Melihat Tradisi Ritual Panjang Jimat di Keraton Kanoman Cirebon, Warisan Sunan Gunung jati

CIREBON, iNewsCirebon.id– Ribuan warga memadati kawasan Keraton Kanoman Cirebon pada malam Jumat Kliwon, 12 Mulud atau bertepatan dengan 5 September 2025. Sejak sore hari, masyarakat berbondong-bondong datang untuk menyaksikan ritual Panjang Jimat, tradisi sakral yang telah diwariskan turun-temurun selama lebih dari lima abad.
Panjang Jimat bukan sekadar perayaan, melainkan puncak peringatan Maulid Nabi Muhammad SAW yang menyatukan unsur spiritual, budaya, dan sejarah Cirebon.
Juru bicara Keraton Kanoman, Ratu Raja Arimbi Nurtina, menuturkan tradisi ini pertama kali digelar pada masa Pangeran Cakrabuwana dan Sunan Gunung Jati sekitar tahun 1470 di Keraton Pakungwati.
“Panjang Jimat adalah bentuk syiar Islam dan penghormatan kepada Rasulullah SAW, yang membawa cahaya Islam ke seluruh alam,” ujar Arimbi.
Makna Panjang Jimat
Secara simbolis, “Panjang” merujuk pada wadah pusaka berbentuk piring bundar besar, sementara “Jimat” adalah sesuatu yang dianggap suci. Jimat juga diartikan sebagai nasi jimat, yakni nasi yang dimasak dengan tata cara khusus, diiringi lantunan shalawat sejak proses pengupasan gabah hingga penyajiannya.
“Nasi jimat menjadi doa dan syafaat yang dipersembahkan untuk Baginda Rasulullah,” tambahnya.
Prosesi Ritual
Puncak Panjang Jimat ditandai dengan Pawai Alegoris, sebuah iring-iringan teatrikal yang menggambarkan perjalanan sejarah kelahiran Nabi Muhammad SAW. Prosesi dimulai dari Pendopo Jinem menuju Masjid Agung Kanoman, dengan menghadirkan tokoh-tokoh simbolis seperti Abdul Muthalib, Siti Aminah, hingga rombongan pembawa nasi jimat, boreh, kembang goyang, dan tumpeng jeneng.
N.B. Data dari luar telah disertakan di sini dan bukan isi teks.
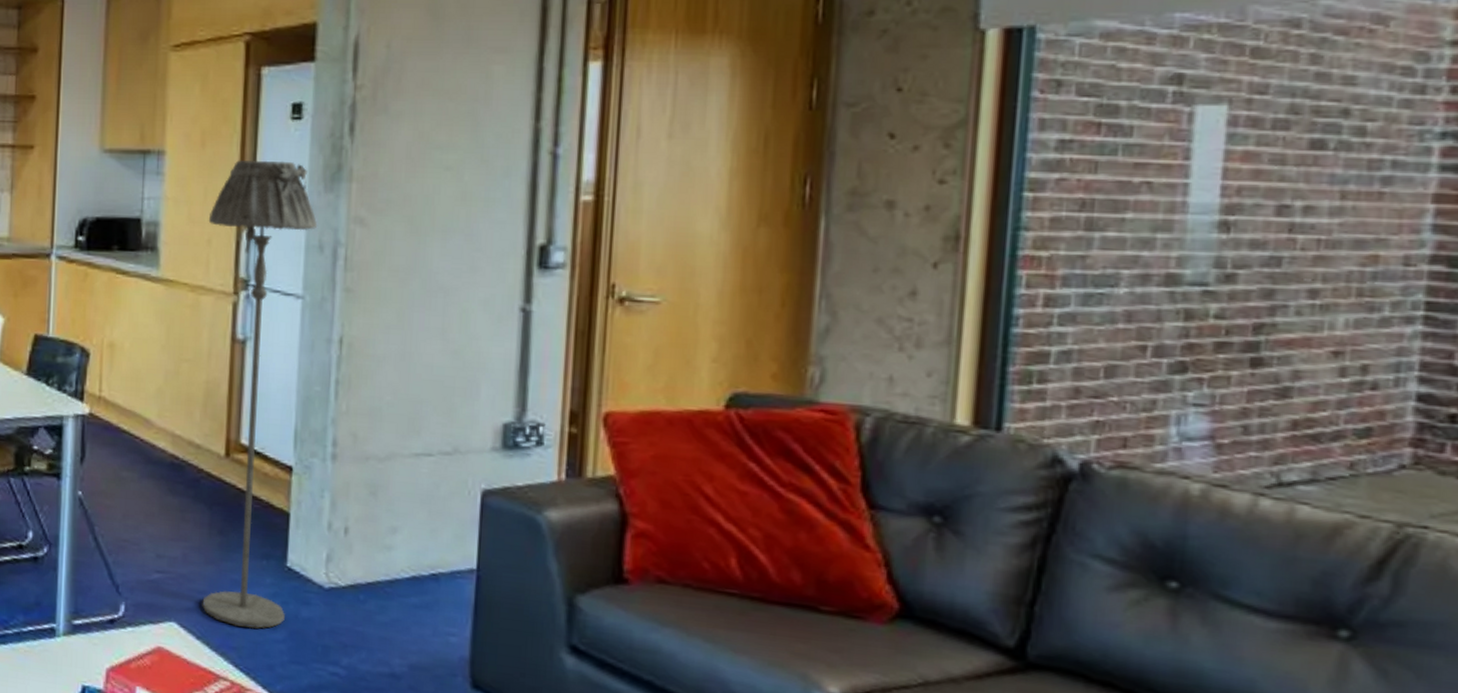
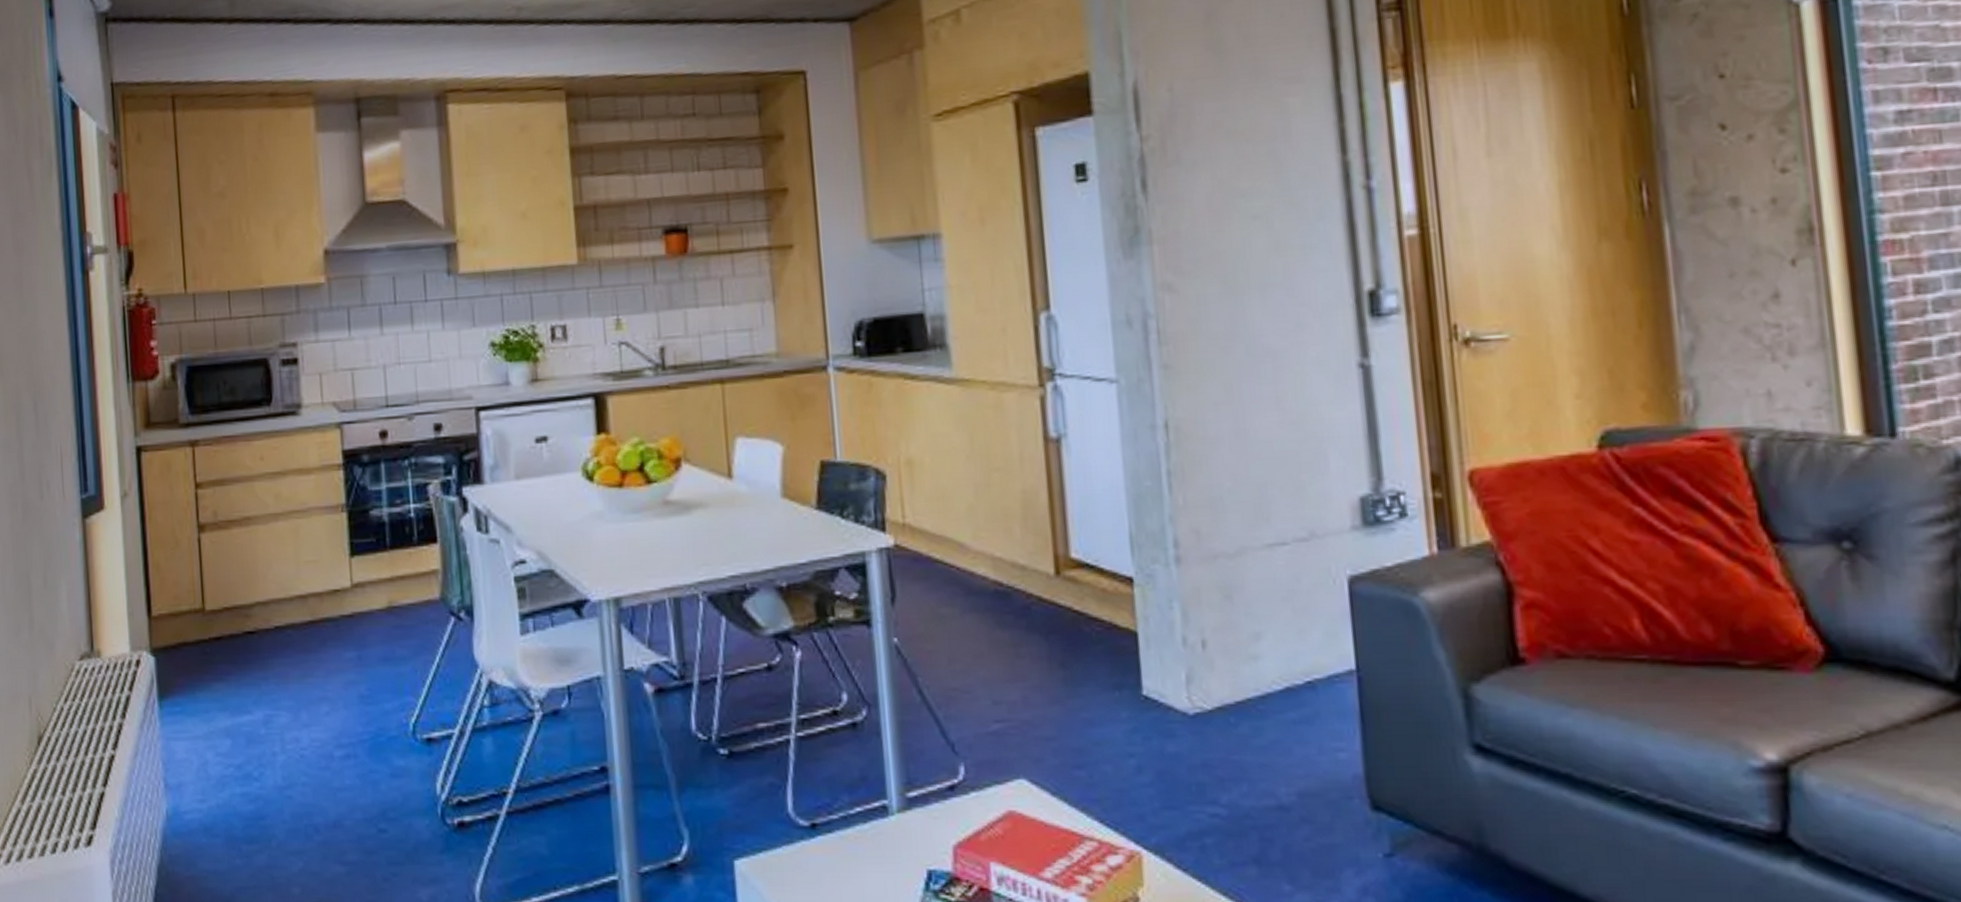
floor lamp: present [202,159,318,629] -> none [999,229,1149,775]

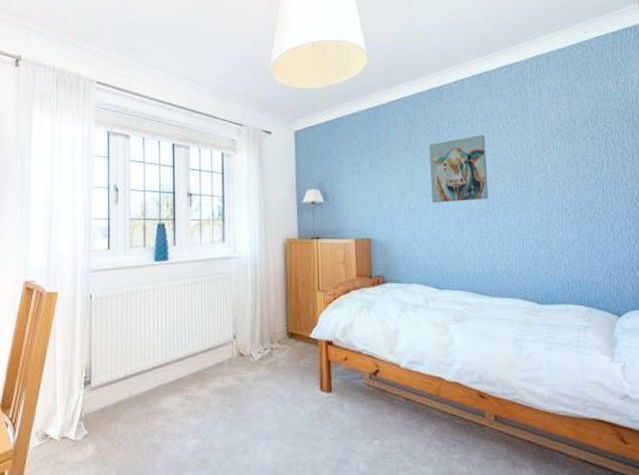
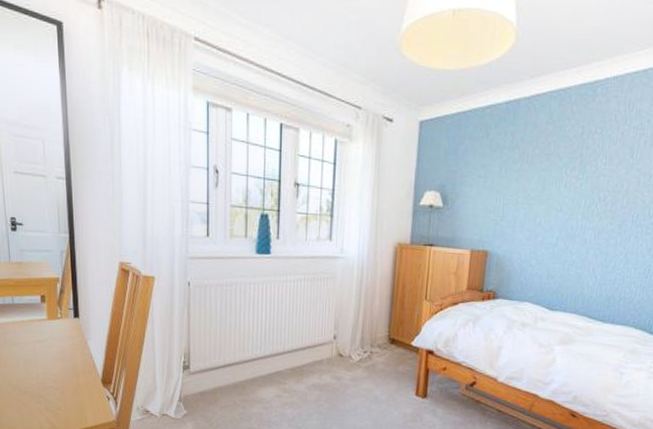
wall art: present [429,134,488,203] -> none [561,144,634,220]

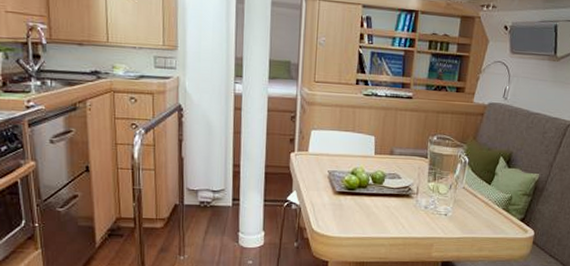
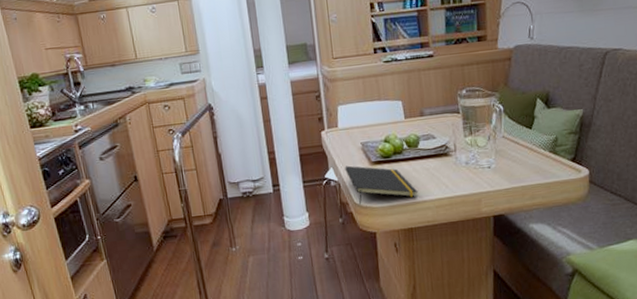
notepad: none [308,191,376,233] -> present [345,165,418,206]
Sultan Keraton Kanoman, Sultan Raja Muhammad Emirudin, memimpin langsung jalannya ritual, sementara Patih Keraton, Pangeran Raja Muhammad Qodiran, memimpin jalannya pawai.
Menurut Arimbi, setiap unsur dalam pawai sarat filosofi. Jumlah tumpeng nasi jimat, yang bisa tujuh atau dua belas, melambangkan Nabi, para sahabat, hingga para wali penyebar Islam di tanah Jawa.
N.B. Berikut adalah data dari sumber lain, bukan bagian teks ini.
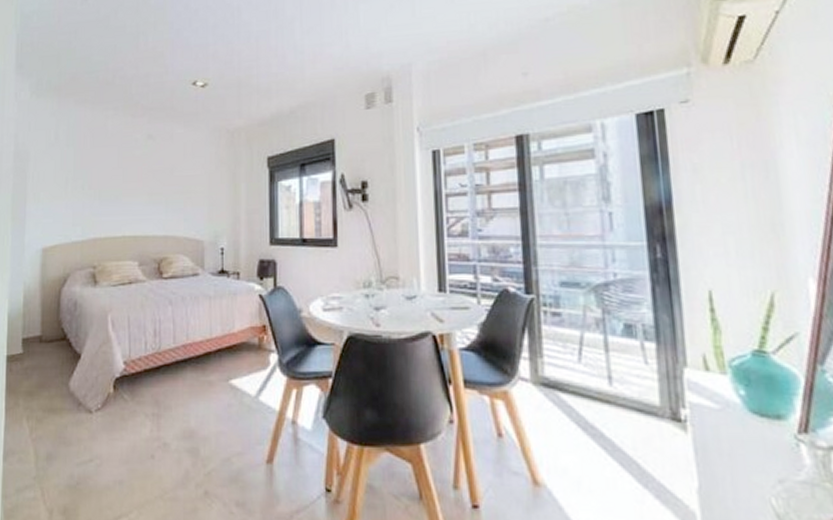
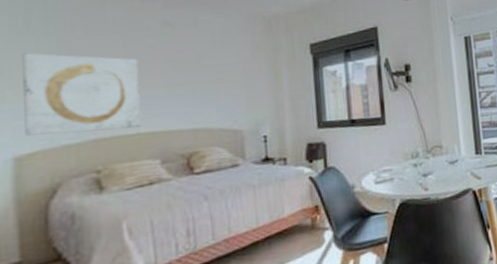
wall art: none [50,162,127,232] -> present [22,53,142,136]

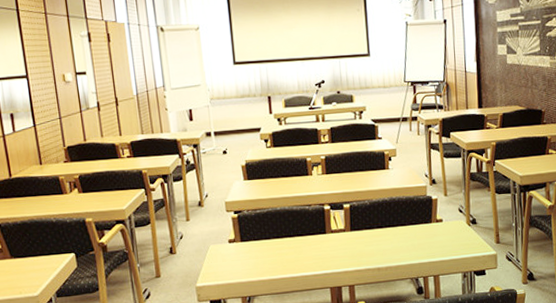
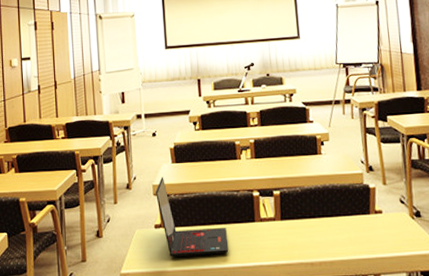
laptop: none [228,194,302,269] -> present [156,177,229,257]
“Simbol-simbol ini mengajarkan manusia tentang keterikatan pada ciptaan Allah, baik berupa unsur fisik seperti air, api, tanah, dan angin, maupun unsur nonfisik seperti ilmu, nur, dan suhud,” jelasnya.
Suasana Ritual
Sejak sore, suasana di kawasan keraton semakin semarak. Pedagang kaki lima memenuhi area sekitar, menawarkan makanan dan minuman kepada para pengunjung. Lantai pendopo yang dipenuhi bunga melati menambah khidmat prosesi.
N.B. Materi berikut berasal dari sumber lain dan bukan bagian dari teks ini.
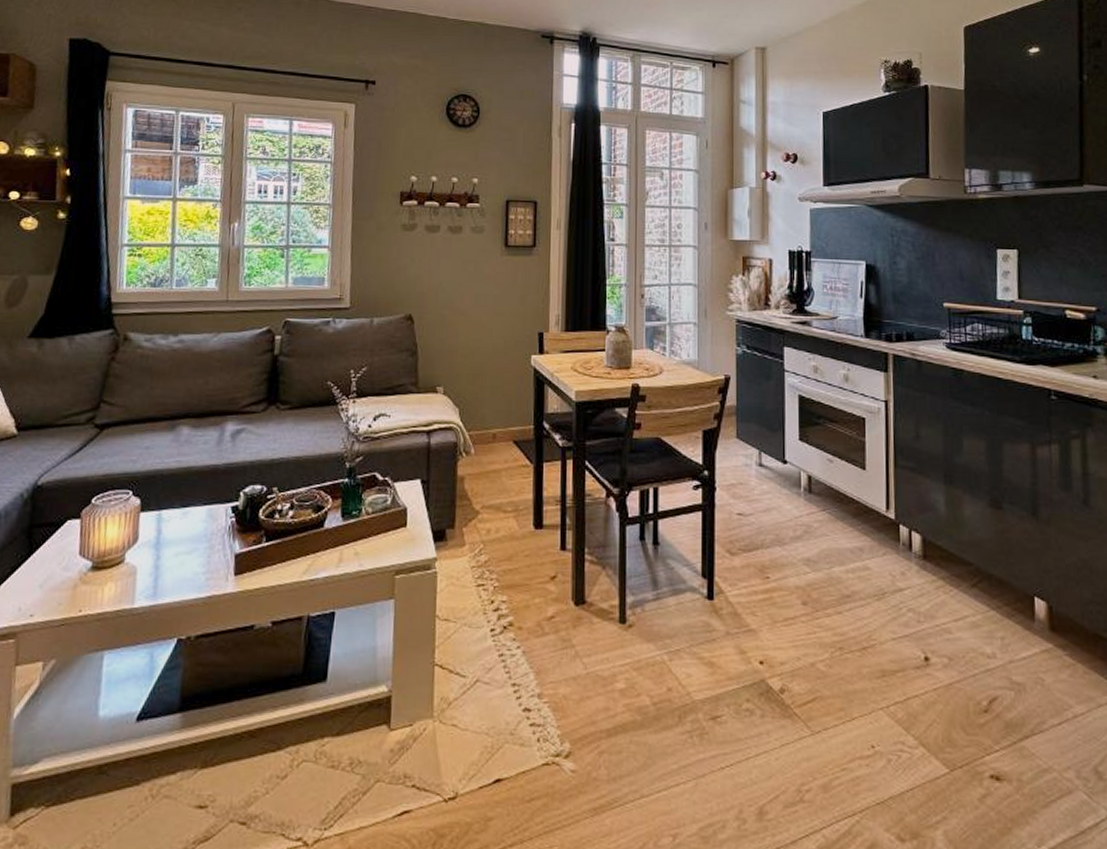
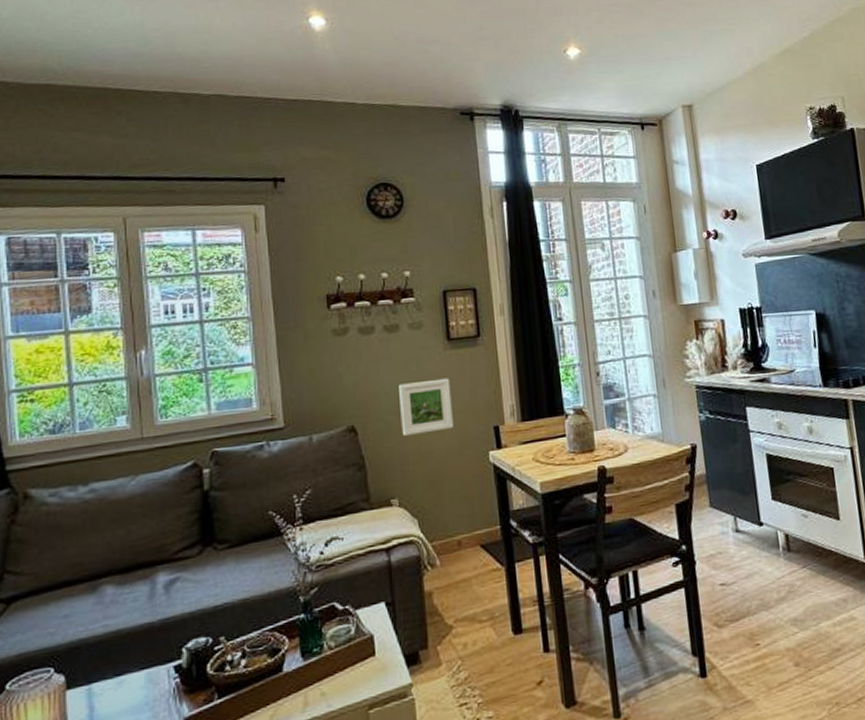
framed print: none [454,281,503,330] -> present [399,378,454,436]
Tepat pukul 21.00 WIB, ritual dimulai. Lantunan Barzanji dan shalawat bergema, menutup malam dengan nuansa religius yang penuh khusyuk.
“Panjang Jimat bukan hanya ritual tahunan, tetapi warisan adiluhung yang meneguhkan identitas Cirebon sebagai kota wali,” pungkas Arimbi.